National Security & Defense

U.S. Has Done Fine with No Government Department of Sports

The U.S. is off to a great start at the Rio Olympics, where they have dominated high-profile events like swimming and women’s gymnastics. They lead gold and total medals.

These wins come in spite of the country’s unusual lack of government involvement in sports. Indeed, they may even come because of that lack of government involvement.

The United States Olympic Committee officially organizes the athletes that represent the country at the Olympic Games. Its website states that “it is a federally chartered nonprofit corporation and does not receive federal financial support (other than for select Paralympic military programs).” By contrast, almost every other nation on earth has a government-funded and government-run department, solely for sports. In countries such as Canada and the U.K., the government has an appointed sports minister. In countries such as China, the government runs a set of rigid national programs intended to maximize their competitiveness.
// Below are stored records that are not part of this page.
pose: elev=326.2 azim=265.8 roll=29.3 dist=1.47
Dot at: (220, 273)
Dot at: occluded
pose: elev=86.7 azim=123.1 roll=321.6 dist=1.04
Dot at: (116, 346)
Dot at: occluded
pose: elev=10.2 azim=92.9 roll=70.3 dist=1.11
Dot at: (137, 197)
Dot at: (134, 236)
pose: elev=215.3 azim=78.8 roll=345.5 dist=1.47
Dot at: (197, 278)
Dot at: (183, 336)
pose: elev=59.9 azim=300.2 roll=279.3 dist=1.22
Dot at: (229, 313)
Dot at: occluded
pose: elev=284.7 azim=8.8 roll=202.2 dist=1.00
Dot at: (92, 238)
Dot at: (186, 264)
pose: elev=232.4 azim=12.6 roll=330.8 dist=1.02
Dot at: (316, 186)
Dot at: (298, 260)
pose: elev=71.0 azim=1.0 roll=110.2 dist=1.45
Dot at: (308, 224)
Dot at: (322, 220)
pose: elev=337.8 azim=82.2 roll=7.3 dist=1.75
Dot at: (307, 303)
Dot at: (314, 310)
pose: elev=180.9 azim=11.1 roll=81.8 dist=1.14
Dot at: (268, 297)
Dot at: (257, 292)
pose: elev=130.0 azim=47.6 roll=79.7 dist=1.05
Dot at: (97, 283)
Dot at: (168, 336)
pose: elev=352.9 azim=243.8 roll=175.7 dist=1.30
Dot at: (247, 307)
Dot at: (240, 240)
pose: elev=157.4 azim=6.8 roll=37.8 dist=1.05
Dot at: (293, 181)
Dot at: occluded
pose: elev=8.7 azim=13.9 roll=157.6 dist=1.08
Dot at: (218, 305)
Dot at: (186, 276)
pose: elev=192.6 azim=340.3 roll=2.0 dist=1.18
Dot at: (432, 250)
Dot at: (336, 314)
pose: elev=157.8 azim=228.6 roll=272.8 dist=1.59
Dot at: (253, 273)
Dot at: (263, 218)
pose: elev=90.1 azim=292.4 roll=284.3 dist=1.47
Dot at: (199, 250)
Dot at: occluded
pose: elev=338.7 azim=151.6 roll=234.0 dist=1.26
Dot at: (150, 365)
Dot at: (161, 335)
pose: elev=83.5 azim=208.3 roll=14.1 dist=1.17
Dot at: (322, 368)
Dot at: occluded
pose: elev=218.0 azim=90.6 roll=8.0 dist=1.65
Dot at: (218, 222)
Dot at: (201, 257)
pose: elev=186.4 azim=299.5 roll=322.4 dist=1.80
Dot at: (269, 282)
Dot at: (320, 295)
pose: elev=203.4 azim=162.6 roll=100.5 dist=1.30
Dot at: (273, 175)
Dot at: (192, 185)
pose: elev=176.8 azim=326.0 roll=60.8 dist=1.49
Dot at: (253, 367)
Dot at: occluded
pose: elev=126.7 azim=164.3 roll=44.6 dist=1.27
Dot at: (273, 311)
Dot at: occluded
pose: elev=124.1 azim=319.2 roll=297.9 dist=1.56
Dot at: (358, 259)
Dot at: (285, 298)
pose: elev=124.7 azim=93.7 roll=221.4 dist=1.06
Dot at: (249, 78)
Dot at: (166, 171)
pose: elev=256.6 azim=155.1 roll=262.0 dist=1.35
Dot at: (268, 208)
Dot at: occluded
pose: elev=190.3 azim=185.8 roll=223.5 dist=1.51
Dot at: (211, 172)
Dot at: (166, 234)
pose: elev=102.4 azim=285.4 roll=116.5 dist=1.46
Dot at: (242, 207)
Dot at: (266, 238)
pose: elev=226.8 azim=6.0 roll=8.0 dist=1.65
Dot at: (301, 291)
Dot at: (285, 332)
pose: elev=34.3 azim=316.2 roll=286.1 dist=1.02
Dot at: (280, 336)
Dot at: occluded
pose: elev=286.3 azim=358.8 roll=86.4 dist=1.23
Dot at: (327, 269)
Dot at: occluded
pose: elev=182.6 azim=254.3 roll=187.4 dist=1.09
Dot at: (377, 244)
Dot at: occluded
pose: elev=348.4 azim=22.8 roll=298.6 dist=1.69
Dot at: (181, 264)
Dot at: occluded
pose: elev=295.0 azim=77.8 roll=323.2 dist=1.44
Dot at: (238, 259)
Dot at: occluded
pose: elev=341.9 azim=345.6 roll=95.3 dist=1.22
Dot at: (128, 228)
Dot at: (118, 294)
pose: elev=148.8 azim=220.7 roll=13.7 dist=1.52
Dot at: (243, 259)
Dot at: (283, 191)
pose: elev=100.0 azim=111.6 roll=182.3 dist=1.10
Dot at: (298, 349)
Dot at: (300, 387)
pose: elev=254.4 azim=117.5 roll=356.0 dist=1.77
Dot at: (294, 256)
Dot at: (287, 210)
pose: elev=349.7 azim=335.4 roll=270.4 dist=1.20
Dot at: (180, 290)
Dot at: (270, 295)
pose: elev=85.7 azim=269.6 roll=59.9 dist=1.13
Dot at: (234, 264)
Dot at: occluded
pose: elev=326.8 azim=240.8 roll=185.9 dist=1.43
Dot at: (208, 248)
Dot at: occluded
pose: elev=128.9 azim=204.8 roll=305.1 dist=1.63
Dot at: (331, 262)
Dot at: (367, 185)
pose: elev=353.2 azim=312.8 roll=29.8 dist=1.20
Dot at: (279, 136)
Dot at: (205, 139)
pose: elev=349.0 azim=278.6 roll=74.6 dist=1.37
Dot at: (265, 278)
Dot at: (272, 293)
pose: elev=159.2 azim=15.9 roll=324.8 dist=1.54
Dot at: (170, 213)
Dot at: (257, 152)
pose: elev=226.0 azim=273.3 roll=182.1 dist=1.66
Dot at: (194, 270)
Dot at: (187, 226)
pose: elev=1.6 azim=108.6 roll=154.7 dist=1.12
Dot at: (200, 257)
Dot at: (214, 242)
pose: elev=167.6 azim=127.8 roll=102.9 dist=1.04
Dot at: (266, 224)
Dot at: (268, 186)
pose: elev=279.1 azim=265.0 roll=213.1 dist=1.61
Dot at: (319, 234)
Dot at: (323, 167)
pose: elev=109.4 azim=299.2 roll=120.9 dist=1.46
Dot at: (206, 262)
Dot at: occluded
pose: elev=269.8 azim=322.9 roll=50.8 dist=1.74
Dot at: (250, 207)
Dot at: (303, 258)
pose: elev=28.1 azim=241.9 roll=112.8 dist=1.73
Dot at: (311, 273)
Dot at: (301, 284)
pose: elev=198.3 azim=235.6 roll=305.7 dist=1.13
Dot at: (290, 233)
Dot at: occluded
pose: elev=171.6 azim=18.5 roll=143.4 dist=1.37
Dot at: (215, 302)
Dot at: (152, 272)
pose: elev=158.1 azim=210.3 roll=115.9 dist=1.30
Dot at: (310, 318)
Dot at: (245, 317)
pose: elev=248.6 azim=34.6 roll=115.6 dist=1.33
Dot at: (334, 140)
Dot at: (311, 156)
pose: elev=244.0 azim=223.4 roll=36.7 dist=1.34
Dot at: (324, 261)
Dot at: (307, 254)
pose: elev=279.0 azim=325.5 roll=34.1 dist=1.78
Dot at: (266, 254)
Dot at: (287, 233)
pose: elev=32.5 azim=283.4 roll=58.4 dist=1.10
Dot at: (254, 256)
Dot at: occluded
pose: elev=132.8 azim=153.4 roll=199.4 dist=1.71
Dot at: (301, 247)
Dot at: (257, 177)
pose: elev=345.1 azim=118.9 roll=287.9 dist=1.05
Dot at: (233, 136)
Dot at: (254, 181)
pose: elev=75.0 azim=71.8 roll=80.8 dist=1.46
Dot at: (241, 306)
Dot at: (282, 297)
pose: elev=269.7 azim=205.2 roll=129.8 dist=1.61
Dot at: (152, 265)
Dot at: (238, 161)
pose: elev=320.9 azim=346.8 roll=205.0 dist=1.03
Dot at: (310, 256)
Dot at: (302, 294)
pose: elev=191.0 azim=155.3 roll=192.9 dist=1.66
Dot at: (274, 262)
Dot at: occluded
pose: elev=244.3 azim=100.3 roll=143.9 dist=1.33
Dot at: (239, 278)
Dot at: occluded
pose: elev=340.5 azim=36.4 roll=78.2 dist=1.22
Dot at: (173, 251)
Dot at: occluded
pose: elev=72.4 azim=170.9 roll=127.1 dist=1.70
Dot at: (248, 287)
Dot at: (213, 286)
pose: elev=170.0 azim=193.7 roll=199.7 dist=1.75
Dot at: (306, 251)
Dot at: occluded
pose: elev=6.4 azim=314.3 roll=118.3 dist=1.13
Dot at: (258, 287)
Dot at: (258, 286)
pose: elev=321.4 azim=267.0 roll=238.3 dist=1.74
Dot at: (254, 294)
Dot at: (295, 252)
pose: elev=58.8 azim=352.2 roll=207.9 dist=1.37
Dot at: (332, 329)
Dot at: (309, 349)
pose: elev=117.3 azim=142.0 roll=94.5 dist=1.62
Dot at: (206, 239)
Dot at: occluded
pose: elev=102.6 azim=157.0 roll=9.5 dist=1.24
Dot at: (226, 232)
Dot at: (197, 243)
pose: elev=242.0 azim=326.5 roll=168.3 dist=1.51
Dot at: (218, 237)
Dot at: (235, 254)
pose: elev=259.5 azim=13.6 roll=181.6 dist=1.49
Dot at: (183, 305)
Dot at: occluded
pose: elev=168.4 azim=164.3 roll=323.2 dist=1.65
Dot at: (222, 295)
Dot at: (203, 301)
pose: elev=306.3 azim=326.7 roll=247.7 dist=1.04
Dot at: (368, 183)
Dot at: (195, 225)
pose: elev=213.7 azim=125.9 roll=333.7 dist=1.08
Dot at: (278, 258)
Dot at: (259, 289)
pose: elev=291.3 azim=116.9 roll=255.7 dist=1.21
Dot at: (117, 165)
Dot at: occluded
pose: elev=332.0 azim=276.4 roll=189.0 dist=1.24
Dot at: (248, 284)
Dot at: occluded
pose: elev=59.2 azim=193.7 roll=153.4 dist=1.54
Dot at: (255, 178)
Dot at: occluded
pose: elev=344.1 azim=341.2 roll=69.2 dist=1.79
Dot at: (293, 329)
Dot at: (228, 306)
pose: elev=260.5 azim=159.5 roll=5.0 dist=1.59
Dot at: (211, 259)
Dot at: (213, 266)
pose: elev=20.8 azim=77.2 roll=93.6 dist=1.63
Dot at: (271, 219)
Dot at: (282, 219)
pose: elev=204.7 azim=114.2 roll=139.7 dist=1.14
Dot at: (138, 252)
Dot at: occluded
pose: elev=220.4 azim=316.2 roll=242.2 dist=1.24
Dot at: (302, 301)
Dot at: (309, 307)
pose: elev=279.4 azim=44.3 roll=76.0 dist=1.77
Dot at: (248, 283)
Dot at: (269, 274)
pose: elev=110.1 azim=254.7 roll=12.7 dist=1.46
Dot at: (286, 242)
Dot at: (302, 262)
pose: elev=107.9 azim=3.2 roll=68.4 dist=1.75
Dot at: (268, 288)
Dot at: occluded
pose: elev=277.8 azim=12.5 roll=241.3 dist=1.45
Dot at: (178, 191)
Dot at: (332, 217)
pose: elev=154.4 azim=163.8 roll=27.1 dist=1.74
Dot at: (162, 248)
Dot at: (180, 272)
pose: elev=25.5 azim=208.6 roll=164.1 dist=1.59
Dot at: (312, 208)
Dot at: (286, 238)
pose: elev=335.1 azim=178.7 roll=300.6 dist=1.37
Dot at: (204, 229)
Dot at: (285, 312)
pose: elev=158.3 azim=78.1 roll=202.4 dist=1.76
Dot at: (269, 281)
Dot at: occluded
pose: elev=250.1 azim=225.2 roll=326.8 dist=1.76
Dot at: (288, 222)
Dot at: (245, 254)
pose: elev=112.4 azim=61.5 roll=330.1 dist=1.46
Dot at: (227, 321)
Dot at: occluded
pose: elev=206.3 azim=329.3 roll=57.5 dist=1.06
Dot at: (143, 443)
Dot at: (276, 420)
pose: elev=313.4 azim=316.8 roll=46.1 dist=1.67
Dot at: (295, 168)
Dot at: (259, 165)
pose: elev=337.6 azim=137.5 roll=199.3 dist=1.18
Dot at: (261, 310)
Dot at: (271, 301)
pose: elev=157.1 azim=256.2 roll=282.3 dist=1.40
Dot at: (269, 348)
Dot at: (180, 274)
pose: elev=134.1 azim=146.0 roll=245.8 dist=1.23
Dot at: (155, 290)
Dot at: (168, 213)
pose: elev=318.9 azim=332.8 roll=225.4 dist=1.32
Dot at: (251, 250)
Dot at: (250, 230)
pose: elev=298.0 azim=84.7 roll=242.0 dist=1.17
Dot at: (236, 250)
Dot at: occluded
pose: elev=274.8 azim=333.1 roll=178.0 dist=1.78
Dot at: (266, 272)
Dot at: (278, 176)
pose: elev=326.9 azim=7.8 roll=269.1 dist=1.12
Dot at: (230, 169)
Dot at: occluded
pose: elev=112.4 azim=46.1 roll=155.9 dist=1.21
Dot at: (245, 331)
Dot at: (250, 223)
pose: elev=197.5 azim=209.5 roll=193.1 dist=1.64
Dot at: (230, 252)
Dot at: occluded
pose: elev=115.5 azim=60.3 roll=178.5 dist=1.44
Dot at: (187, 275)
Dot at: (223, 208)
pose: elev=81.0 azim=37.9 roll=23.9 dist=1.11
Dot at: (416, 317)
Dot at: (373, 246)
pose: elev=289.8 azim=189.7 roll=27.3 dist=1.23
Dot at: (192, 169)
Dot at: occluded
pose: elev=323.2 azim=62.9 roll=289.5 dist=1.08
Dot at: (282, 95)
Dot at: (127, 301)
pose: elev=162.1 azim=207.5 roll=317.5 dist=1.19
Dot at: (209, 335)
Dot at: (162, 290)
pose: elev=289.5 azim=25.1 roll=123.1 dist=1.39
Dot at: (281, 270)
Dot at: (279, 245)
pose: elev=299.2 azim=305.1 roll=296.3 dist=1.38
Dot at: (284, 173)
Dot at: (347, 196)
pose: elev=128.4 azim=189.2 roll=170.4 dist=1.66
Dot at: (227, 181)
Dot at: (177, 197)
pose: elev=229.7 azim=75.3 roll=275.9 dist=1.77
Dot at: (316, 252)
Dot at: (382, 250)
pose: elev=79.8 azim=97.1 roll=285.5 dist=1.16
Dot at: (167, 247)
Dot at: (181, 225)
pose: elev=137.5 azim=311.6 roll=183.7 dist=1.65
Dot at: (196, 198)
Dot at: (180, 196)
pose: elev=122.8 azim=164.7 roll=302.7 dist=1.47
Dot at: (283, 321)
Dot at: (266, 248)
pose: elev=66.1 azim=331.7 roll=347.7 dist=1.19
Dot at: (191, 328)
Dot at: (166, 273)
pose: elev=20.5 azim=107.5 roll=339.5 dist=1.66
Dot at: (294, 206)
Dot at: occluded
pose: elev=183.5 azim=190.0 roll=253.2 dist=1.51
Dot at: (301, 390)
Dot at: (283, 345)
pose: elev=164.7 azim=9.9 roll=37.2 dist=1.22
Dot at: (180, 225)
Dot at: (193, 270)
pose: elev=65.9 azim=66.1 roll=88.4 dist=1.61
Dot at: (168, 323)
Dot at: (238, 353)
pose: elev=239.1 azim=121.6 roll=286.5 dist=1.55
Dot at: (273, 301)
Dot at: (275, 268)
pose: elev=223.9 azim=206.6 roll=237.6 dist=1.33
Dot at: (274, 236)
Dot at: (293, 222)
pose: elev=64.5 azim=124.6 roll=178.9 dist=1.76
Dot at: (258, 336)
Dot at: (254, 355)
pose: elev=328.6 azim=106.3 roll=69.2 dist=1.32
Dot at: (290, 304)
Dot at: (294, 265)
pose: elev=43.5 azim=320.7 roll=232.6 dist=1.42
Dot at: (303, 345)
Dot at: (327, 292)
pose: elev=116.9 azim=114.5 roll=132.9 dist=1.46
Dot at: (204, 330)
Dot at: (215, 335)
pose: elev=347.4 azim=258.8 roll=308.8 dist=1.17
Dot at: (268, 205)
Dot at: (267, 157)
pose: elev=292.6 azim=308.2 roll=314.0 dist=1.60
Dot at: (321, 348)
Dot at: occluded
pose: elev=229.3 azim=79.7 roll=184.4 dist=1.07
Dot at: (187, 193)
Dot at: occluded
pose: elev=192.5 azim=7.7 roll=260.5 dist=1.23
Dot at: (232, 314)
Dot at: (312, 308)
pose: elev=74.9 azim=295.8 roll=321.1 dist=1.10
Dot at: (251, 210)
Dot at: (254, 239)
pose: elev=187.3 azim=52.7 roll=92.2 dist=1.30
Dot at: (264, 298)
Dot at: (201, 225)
A question: With no government funding going toward its Olympic efforts, how has the U.S. performed better than everybody else over the last several decades? After all, sports have only gotten more competitive worldwide, and it is not as if countries such as China lack the resources to train their best athletes. And yet the U.S. has led the world in both gold and total medals at the Summer Olympics every year since countries in the former Soviet Bloc stopped competing as a unified team (the only exception was in 2008, in which year host nation China won the most golds and the U.S. won the most in total). Oddly, countries with more robust, centralized systems do not seem to be getting a return on their subsidies. Maybe they are missing part of the fun of it.

This year, for the second time in a row, the U.S. beat China in women’s all-around gymnastics, despite prognosticators’ recent warnings that the Chinese government’s intense training programs would lead to that country’s domination of the sport. Could it be that, despite warnings to the contrary, state power is less efficient at maximizing talent than individuals or local communities? In China, an elite group is trained to compete from a young age. But this poses problems, among them that the initiative is taken away from the athletes themselves, and the all-knowing state is assumed to be the best judge of talent and resource-allocation. And so, despite supposedly scooping up the best gymnastics talent and giving them the best training (and doing some cheating along the way) China continues to lose ground to a country that does not devote public funds to the Olympics, and that has a fraction of its population.

It does not take a genius to figure out that sports are best served by allowing the people that play them to plot their own course. American Simone Biles’s dream of being a champion gymnast was guided by family and coaches, not an impersonal state apparatus. Had she been born in China, her success would have depended entirely on being noticed by government officials.

As ever, concentrating power in the hands of the few is not the right principle to guide just and equitable athletics. Freedom to pursue one’s own dreams has led to an explosion of talent in U.S. sports, and it came primarily without guidance from the soft or strong hand of government.